O prédio do Alto-Maé

Esta foto foi tirada pelo meu pai por volta de 1960. Penso que esta era a vista da Pinheiro Chagas, ao Alto-Maé, junto do cinema Infante. A imagem foi registada do terraço de um prédio cujo frente dava para o Jardim 28 de Maio. O prédio da Somac, uma empresa de peças de automóvel. Se não era Somac, seria qualquer outro nome muito parecido. Era um prédio relativamente bem frequentado pela classe média de diversas raças. Não me lembro se havia negros, mas é muito provável que existissem mulatos. Todas as flats eram alugadas, e eu morei no sétimo andar, a certa altura. No 6º, morava o juiz Muge, pai das irmãs Muge; uma delas a Amélia Muge, compositora e intérprete que vamos escutando. Perdia-me a espreitar as irmãs Muge namorando nas escadas. Não sei se elas alguma vez perceberam, mas foi a primeira vez que vi alguém namorar e dar um beijo.

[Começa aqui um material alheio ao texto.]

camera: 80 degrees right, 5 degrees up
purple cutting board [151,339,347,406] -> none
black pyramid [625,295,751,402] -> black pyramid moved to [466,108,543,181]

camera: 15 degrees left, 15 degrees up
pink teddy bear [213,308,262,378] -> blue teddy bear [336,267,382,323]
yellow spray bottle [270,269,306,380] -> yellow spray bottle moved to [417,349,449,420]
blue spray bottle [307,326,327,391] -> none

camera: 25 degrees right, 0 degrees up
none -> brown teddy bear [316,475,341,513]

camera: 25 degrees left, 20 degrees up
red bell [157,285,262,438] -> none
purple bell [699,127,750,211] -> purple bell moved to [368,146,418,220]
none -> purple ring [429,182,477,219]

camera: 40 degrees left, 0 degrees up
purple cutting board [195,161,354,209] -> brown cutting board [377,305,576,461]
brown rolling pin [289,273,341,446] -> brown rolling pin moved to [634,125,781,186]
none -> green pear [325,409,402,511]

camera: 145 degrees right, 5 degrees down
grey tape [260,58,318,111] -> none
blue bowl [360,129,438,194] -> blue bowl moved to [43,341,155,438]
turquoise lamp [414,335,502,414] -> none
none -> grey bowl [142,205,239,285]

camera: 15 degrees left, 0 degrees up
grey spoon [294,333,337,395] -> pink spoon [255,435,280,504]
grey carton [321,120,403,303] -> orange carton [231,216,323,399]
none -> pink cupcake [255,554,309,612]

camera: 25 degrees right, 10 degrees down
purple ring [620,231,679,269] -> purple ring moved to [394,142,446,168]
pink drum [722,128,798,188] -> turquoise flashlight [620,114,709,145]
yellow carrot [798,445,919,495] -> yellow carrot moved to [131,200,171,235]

Há nos Cadernos uma personagem deste prédio. É o preto Manjacaze, criado do prédio Lobato, que esvaziava os caixotes do lixo dos inquilinos. Lembro-me muitas vezes do Manjacaze, de quem o meu pai gostava muito, porque, dizia, era um preto bom. Não sei se era um preto bom. À distância tenho muita dificuldade em distinguir bondade e obediência. Seja como for, eu gostava do Manjacaze, que ia comigo no elevador e tinha um sorriso bonito. É provável que ainda esteja vivo. Deveria ser da idade dos meus pais ou pouco mais velho. Não se chamava Manjacaze. Optei por lhe dar este nome no livro porque era um homem alto e magro, e de alguma forma evocava em mim o famoso gigante moçambicano: o gigante Manjacaze.

Nota - Ocorreu-me agora: a foto da menina loura com cão, na capa do livro, também foi tirada pelo meu pai nesse tal jardim 28 de Maio.